→ ACTIVITY: Looking at the records below, count how many lines contain the string "pour". Give that number alone.

→ Transcribed page contents:
# # #

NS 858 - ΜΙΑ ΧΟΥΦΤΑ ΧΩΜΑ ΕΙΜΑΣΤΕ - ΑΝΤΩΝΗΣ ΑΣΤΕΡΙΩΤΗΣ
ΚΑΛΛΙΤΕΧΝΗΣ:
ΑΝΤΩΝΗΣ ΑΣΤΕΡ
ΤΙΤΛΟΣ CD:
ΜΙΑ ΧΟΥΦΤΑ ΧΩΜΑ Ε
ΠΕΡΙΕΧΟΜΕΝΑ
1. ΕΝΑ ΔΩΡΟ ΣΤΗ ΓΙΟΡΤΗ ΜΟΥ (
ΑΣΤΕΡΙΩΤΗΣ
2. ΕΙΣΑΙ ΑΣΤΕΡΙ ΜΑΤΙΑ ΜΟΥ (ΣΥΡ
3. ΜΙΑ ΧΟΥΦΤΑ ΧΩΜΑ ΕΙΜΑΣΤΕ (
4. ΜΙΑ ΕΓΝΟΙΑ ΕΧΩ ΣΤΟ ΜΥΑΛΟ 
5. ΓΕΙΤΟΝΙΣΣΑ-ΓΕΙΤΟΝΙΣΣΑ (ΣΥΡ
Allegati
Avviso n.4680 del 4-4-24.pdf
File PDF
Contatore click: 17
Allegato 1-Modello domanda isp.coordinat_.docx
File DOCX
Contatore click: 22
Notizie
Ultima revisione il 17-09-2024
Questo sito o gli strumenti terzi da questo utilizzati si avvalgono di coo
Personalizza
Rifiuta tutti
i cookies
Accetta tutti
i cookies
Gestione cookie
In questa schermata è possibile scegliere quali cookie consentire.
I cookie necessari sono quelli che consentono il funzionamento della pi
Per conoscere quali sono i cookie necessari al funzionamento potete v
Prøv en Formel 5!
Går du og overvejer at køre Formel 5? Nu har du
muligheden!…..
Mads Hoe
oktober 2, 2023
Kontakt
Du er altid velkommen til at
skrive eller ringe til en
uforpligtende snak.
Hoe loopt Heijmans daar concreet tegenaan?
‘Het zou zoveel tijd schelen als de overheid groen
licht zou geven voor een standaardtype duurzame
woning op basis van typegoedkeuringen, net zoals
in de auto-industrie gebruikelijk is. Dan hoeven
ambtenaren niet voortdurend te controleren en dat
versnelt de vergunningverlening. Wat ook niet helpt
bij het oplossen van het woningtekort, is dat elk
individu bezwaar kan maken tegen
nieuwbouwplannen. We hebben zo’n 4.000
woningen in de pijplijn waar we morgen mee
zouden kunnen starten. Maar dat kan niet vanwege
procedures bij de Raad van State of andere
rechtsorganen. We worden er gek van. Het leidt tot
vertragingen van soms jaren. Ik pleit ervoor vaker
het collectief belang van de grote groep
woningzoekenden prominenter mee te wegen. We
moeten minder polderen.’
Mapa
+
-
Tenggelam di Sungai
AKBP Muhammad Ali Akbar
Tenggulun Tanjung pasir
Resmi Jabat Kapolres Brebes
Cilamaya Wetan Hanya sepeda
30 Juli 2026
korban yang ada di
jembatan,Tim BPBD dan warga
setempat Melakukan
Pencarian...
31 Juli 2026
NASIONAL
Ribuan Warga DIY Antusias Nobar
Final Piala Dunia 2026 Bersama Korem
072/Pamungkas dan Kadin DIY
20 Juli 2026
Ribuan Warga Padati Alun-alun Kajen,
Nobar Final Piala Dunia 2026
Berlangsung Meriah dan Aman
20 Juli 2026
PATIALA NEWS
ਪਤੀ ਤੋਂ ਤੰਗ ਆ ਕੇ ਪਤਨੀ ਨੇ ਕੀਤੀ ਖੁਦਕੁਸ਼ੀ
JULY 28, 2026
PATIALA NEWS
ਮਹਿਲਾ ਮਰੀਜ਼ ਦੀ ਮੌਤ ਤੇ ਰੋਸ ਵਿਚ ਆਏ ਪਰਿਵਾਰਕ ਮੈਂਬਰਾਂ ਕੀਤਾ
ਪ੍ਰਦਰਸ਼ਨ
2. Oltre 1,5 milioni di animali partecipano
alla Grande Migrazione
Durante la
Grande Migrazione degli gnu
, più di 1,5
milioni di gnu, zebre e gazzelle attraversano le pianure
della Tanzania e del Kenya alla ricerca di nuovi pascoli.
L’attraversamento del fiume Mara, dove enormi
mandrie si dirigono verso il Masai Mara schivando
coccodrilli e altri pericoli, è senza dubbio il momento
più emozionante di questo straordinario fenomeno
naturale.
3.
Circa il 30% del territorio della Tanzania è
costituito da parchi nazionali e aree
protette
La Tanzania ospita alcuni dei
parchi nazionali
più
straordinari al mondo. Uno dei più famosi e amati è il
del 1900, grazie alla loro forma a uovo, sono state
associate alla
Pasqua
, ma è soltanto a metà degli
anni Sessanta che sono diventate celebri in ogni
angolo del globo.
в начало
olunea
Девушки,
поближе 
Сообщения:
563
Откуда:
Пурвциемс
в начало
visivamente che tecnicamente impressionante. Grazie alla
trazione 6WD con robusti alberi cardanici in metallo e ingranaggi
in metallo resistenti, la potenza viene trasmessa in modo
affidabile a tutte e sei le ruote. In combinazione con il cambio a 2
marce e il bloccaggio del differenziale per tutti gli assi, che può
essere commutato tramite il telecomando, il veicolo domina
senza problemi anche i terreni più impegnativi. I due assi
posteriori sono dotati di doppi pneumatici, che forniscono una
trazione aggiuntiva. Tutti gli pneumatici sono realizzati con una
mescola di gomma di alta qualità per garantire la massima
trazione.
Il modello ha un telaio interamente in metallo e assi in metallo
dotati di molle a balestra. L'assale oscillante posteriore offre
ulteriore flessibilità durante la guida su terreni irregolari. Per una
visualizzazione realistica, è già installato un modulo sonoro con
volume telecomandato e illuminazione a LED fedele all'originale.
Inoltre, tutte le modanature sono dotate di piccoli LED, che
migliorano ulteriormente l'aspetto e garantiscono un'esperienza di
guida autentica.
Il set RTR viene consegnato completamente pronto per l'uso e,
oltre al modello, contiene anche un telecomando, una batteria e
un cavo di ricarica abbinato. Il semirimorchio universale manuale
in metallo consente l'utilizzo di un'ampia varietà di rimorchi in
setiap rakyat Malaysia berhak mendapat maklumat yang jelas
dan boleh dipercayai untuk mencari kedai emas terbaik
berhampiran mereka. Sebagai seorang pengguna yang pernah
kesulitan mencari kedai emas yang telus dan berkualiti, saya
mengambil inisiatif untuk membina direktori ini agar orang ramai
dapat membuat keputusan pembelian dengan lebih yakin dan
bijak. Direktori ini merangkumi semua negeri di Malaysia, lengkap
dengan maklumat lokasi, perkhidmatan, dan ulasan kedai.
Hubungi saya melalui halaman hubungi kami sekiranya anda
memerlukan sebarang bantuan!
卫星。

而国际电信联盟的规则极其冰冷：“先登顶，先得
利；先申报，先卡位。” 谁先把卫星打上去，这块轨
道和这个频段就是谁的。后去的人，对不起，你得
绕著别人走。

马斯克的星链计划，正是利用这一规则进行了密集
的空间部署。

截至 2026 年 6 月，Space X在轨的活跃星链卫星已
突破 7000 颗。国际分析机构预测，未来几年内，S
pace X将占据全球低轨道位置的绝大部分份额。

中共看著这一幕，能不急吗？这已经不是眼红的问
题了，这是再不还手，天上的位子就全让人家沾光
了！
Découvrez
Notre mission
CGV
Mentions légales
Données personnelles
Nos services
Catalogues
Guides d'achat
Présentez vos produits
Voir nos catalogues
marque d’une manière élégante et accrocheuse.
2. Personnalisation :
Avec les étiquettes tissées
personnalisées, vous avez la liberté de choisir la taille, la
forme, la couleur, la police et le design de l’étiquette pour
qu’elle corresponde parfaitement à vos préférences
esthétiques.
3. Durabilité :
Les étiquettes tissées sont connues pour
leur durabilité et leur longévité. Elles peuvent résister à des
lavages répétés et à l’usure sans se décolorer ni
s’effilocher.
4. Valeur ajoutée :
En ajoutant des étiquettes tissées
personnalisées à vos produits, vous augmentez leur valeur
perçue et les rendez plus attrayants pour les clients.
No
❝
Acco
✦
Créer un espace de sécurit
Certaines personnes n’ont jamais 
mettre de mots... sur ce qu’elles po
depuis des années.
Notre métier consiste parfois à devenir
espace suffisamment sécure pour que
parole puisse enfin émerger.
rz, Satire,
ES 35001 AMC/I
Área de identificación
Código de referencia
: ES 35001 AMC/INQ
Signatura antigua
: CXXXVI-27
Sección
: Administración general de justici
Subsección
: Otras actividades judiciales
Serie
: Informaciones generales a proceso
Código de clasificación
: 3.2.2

# # #

→ ANSWER SPACE: 4